In accepting help on math and logic (things I generally consider strengths of mine), I felt somewhat like a belly-up beached whale, flopping helplessly and shamefully, resigned to the help of another for my survival. That’s okay. It helped that I was beyond tired and hungry, so my brain was functioning at about one third capacity, rendering me even more willing, lowering my usual self-standards to the point of asking for a refresher on logarithms. Again, that’s okay. It felt good to let myself not understand. I am usually the one explaining things, so this was a huge role-reversal for me. Again, it was uncomfortable but healthy.
After another stab at some SICP problems (with no measurable result or success), I put down my pencil and opened this window. ‘Twas time to blog the day.
For tomorrow: I want to understand window.requestAnimationFrame and why I’m using it. It’s doing great things, but I would rather control my elements individually with many setInterval() calls. Therefore, my goals for tomorrow are: picking apart that mysterious function (and/or replacing it altogether), implementing a sprite png for my character, seeking advice on how to structure the pile of spaghetti that is my game, determining when my character hits a block, … and that is more than enough.
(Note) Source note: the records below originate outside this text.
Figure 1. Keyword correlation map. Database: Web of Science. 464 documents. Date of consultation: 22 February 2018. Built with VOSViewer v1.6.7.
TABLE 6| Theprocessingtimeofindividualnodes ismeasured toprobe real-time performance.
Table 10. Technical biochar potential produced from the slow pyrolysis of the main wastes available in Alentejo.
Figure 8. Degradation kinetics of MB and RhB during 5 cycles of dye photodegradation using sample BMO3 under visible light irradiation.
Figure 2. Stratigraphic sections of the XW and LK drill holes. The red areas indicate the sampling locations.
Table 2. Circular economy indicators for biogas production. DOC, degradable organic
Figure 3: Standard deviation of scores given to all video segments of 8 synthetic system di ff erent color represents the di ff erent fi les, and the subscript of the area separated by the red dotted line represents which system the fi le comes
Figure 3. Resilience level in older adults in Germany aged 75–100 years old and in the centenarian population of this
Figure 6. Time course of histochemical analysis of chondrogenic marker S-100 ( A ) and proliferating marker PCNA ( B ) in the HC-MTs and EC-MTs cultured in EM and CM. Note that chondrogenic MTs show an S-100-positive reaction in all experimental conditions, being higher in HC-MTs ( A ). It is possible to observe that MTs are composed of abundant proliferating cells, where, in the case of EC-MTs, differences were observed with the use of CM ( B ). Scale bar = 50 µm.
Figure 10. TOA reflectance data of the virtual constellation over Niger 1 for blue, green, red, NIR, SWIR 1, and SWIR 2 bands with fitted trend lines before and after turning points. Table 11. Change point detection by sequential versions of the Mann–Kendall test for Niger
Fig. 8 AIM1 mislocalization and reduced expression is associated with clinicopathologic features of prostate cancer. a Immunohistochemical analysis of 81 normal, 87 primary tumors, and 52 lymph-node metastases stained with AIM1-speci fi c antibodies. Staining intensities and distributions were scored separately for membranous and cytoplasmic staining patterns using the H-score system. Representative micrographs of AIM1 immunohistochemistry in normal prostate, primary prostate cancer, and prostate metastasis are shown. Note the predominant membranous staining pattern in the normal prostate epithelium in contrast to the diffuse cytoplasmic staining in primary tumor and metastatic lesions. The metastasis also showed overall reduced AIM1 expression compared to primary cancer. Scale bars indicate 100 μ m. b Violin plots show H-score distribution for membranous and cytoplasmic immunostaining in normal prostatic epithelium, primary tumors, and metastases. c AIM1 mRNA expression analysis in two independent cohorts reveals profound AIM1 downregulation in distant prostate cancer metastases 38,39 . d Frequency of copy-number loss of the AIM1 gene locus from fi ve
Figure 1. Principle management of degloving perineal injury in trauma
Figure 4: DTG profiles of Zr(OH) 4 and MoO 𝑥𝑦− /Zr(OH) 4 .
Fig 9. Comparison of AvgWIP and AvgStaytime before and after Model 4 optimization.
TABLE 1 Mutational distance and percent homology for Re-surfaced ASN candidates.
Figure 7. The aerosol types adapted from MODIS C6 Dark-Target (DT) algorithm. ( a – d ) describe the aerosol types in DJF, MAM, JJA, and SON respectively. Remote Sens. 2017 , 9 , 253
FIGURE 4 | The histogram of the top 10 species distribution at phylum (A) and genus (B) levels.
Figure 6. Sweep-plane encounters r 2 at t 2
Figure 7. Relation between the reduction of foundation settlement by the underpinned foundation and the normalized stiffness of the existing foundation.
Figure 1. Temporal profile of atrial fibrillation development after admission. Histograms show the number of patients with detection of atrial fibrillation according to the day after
That’s all for now, folks!
P.S. While I’ve nothing directly technical to report (and I’m too tired to write it clearly even if I did), I learned about Proof by Induction today. I hate it, but it’s darn useful. Here’s the example A used to help me understand: if I can get on a rung of a ladder, and if being on one rung implies the ability to get to the next rung, then I can get to every rung after that initial (base case) rung. I think! Please comment if I’m wrong. I’ve tried to restate this about 20 times today and keep confusing the assumption/condition and the result/proven statements. Aye!